Brief
Type the data below again exactly. Omit all pictures.

Data to use

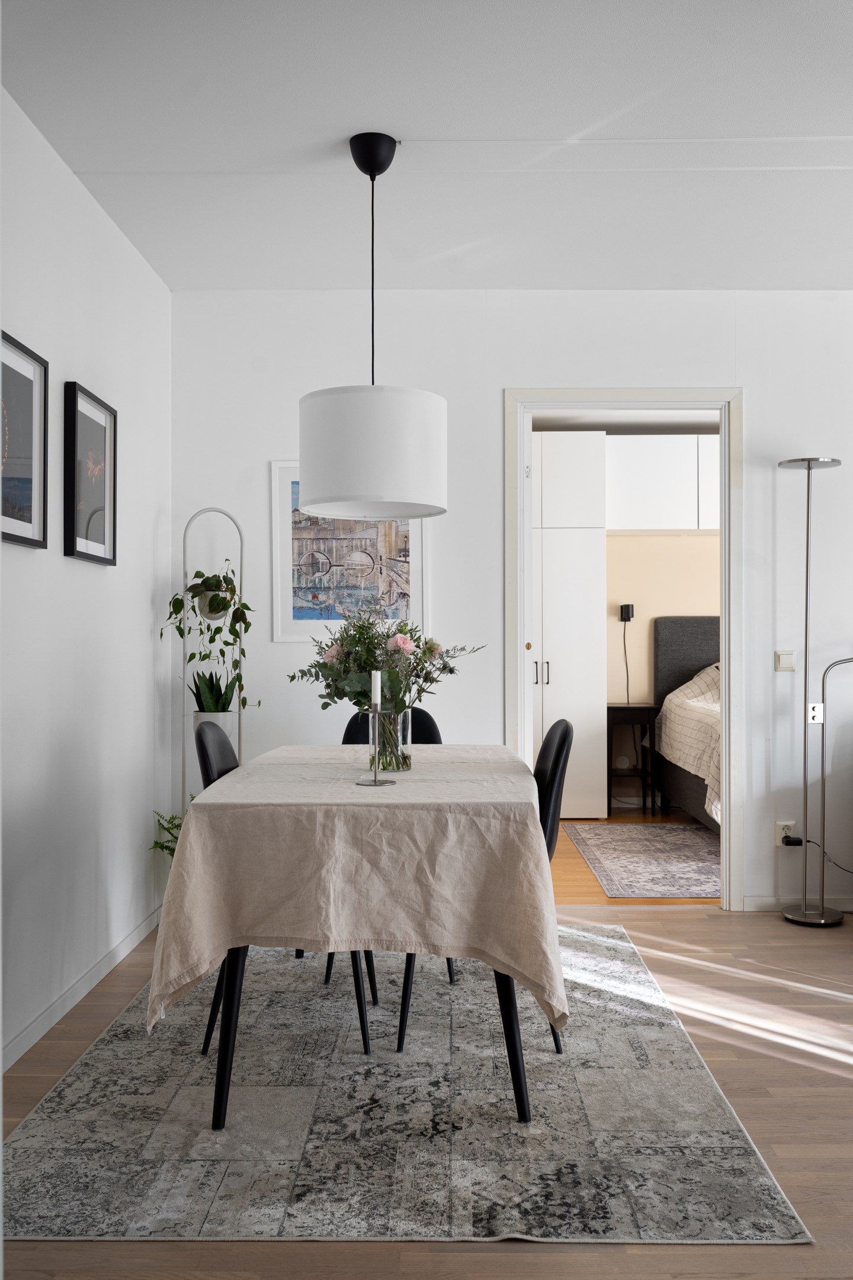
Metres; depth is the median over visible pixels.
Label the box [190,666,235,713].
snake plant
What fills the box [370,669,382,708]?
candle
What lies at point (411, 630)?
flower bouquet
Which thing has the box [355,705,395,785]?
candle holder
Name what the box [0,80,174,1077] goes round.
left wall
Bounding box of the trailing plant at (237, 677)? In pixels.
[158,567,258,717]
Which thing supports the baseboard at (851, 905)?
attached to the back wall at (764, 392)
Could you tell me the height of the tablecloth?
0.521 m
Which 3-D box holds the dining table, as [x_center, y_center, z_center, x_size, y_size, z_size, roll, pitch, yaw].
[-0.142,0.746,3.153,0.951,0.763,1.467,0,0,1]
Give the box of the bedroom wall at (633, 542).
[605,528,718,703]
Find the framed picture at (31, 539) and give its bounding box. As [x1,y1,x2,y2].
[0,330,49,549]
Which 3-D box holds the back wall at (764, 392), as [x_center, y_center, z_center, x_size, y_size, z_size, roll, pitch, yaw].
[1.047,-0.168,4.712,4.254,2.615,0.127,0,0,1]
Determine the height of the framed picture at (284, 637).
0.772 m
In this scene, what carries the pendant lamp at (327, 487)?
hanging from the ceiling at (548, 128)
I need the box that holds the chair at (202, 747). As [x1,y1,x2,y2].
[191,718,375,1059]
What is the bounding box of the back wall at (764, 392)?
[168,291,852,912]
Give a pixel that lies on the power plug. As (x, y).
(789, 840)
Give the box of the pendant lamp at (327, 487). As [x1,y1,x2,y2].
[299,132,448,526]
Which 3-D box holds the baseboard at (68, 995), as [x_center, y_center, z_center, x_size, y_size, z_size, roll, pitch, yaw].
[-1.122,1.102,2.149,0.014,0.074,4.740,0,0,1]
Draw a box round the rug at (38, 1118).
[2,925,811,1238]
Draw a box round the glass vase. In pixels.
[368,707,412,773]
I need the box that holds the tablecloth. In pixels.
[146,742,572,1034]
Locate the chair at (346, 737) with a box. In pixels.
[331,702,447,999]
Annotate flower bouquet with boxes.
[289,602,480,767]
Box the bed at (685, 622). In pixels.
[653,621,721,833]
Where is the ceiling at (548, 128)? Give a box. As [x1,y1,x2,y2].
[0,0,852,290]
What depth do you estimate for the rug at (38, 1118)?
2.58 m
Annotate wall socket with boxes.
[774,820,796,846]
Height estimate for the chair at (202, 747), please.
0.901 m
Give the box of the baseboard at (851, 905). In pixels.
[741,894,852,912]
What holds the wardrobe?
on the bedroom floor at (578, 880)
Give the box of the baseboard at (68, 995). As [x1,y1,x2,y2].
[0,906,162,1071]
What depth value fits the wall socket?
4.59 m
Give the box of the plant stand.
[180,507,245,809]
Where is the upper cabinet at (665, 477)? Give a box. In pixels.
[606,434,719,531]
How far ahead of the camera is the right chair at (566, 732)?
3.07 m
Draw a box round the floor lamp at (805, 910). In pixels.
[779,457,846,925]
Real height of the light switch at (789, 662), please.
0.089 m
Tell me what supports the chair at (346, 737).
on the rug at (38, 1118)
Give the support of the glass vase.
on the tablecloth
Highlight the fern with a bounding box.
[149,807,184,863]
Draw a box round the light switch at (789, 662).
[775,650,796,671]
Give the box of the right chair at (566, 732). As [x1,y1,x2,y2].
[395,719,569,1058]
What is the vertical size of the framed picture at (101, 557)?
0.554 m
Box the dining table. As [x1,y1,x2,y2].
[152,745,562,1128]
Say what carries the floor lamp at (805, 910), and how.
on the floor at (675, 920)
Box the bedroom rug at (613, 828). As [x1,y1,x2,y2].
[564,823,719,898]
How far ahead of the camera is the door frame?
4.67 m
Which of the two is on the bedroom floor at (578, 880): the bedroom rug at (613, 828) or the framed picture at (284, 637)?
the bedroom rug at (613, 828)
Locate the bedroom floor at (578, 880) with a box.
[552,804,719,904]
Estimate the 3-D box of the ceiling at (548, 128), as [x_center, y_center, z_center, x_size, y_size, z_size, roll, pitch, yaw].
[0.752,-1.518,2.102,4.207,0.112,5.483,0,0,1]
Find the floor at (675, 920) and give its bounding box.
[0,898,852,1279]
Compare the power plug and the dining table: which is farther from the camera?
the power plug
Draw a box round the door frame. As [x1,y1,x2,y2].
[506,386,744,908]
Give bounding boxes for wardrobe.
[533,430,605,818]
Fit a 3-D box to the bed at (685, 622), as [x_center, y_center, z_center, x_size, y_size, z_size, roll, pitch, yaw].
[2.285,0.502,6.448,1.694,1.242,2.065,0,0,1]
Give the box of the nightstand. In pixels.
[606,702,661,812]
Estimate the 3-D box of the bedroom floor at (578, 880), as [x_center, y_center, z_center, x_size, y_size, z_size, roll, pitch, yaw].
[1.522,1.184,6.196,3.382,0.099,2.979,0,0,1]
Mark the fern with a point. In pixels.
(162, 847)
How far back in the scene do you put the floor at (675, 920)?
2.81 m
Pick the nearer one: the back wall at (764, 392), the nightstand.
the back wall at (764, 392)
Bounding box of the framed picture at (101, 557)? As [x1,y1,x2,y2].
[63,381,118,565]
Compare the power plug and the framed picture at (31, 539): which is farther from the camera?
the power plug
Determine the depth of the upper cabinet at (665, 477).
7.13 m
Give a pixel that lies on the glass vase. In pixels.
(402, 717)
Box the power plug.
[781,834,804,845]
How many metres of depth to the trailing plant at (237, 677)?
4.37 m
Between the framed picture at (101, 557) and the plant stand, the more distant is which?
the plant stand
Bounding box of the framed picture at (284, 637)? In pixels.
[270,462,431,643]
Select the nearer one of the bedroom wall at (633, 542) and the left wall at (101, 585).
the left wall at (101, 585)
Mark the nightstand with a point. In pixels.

Problem solution
Metres; depth is the median over visible pixels.
Label the box [190,666,235,713].
snake plant
What fills the box [370,669,382,708]?
candle
What lies at point (411, 630)?
flower bouquet
Which thing has the box [355,705,395,785]?
candle holder
Name what the box [0,80,174,1077] goes round.
left wall
Bounding box of the trailing plant at (237, 677)? In pixels.
[158,567,258,717]
Which thing supports the baseboard at (851, 905)?
attached to the back wall at (764, 392)
Could you tell me the height of the tablecloth?
0.521 m
Which 3-D box holds the dining table, as [x_center, y_center, z_center, x_size, y_size, z_size, roll, pitch, yaw].
[-0.142,0.746,3.153,0.951,0.763,1.467,0,0,1]
Give the box of the bedroom wall at (633, 542).
[605,528,718,703]
Find the framed picture at (31, 539) and give its bounding box. As [x1,y1,x2,y2].
[0,330,49,549]
Which 3-D box holds the back wall at (764, 392), as [x_center, y_center, z_center, x_size, y_size, z_size, roll, pitch, yaw].
[1.047,-0.168,4.712,4.254,2.615,0.127,0,0,1]
Determine the height of the framed picture at (284, 637).
0.772 m
In this scene, what carries the pendant lamp at (327, 487)?
hanging from the ceiling at (548, 128)
I need the box that holds the chair at (202, 747). As [x1,y1,x2,y2].
[191,718,375,1059]
What is the bounding box of the back wall at (764, 392)?
[168,291,852,912]
Give a pixel that lies on the power plug. As (x, y).
(789, 840)
Give the box of the pendant lamp at (327, 487). As [x1,y1,x2,y2].
[299,132,448,526]
Which 3-D box holds the baseboard at (68, 995), as [x_center, y_center, z_center, x_size, y_size, z_size, roll, pitch, yaw].
[-1.122,1.102,2.149,0.014,0.074,4.740,0,0,1]
Draw a box round the rug at (38, 1118).
[2,925,811,1238]
Draw a box round the glass vase. In pixels.
[368,707,412,773]
I need the box that holds the tablecloth. In pixels.
[146,742,572,1034]
Locate the chair at (346, 737) with a box. In pixels.
[331,702,447,999]
Annotate flower bouquet with boxes.
[289,602,480,767]
Box the bed at (685, 622). In pixels.
[653,621,721,833]
Where is the ceiling at (548, 128)? Give a box. As [x1,y1,x2,y2].
[0,0,852,290]
What depth do you estimate for the rug at (38, 1118)?
2.58 m
Annotate wall socket with boxes.
[774,820,796,846]
Height estimate for the chair at (202, 747), please.
0.901 m
Give the box of the baseboard at (851, 905). In pixels.
[741,894,852,912]
What holds the wardrobe?
on the bedroom floor at (578, 880)
Give the box of the baseboard at (68, 995). As [x1,y1,x2,y2].
[0,906,162,1071]
What depth value fits the wall socket?
4.59 m
Give the box of the plant stand.
[180,507,245,809]
Where is the upper cabinet at (665, 477)? Give a box. In pixels.
[606,434,719,531]
How far ahead of the camera is the right chair at (566, 732)?
3.07 m
Draw a box round the floor lamp at (805, 910). In pixels.
[779,457,846,925]
Real height of the light switch at (789, 662), please.
0.089 m
Tell me what supports the chair at (346, 737).
on the rug at (38, 1118)
Give the support of the glass vase.
on the tablecloth
Highlight the fern with a bounding box.
[149,807,184,863]
Draw a box round the light switch at (789, 662).
[775,650,796,671]
Give the box of the right chair at (566, 732). As [x1,y1,x2,y2].
[395,719,569,1058]
What is the vertical size of the framed picture at (101, 557)?
0.554 m
Box the dining table. As [x1,y1,x2,y2].
[152,745,562,1128]
Say what carries the floor lamp at (805, 910), and how.
on the floor at (675, 920)
Box the bedroom rug at (613, 828). As [x1,y1,x2,y2].
[564,823,719,898]
How far ahead of the camera is the door frame?
4.67 m
Which of the two is on the bedroom floor at (578, 880): the bedroom rug at (613, 828) or the framed picture at (284, 637)?
the bedroom rug at (613, 828)
Locate the bedroom floor at (578, 880) with a box.
[552,804,719,904]
Estimate the 3-D box of the ceiling at (548, 128), as [x_center, y_center, z_center, x_size, y_size, z_size, roll, pitch, yaw].
[0.752,-1.518,2.102,4.207,0.112,5.483,0,0,1]
Find the floor at (675, 920) and give its bounding box.
[0,898,852,1279]
Compare the power plug and the dining table: which is farther from the camera?
the power plug
Draw a box round the door frame. As [x1,y1,x2,y2].
[506,386,744,908]
Give bounding boxes for wardrobe.
[533,430,605,818]
Fit a 3-D box to the bed at (685, 622), as [x_center, y_center, z_center, x_size, y_size, z_size, roll, pitch, yaw].
[2.285,0.502,6.448,1.694,1.242,2.065,0,0,1]
Give the box of the nightstand. In pixels.
[606,702,661,812]
Estimate the 3-D box of the bedroom floor at (578, 880), as [x_center, y_center, z_center, x_size, y_size, z_size, roll, pitch, yaw].
[1.522,1.184,6.196,3.382,0.099,2.979,0,0,1]
Mark the fern with a point. In pixels.
(162, 847)
How far back in the scene do you put the floor at (675, 920)?
2.81 m
Pick the nearer one: the back wall at (764, 392), the nightstand.
the back wall at (764, 392)
Bounding box of the framed picture at (101, 557)? As [x1,y1,x2,y2].
[63,381,118,565]
Compare the power plug and the framed picture at (31, 539): which is farther from the camera?
the power plug
Determine the depth of the upper cabinet at (665, 477).
7.13 m
Give a pixel that lies on the glass vase. In pixels.
(402, 717)
Box the power plug.
[781,834,804,845]
How many metres of depth to the trailing plant at (237, 677)?
4.37 m
Between the framed picture at (101, 557) and the plant stand, the more distant is which?
the plant stand
Bounding box of the framed picture at (284, 637)? In pixels.
[270,462,431,643]
Select the nearer one of the bedroom wall at (633, 542) and the left wall at (101, 585).
the left wall at (101, 585)
Mark the nightstand with a point. In pixels.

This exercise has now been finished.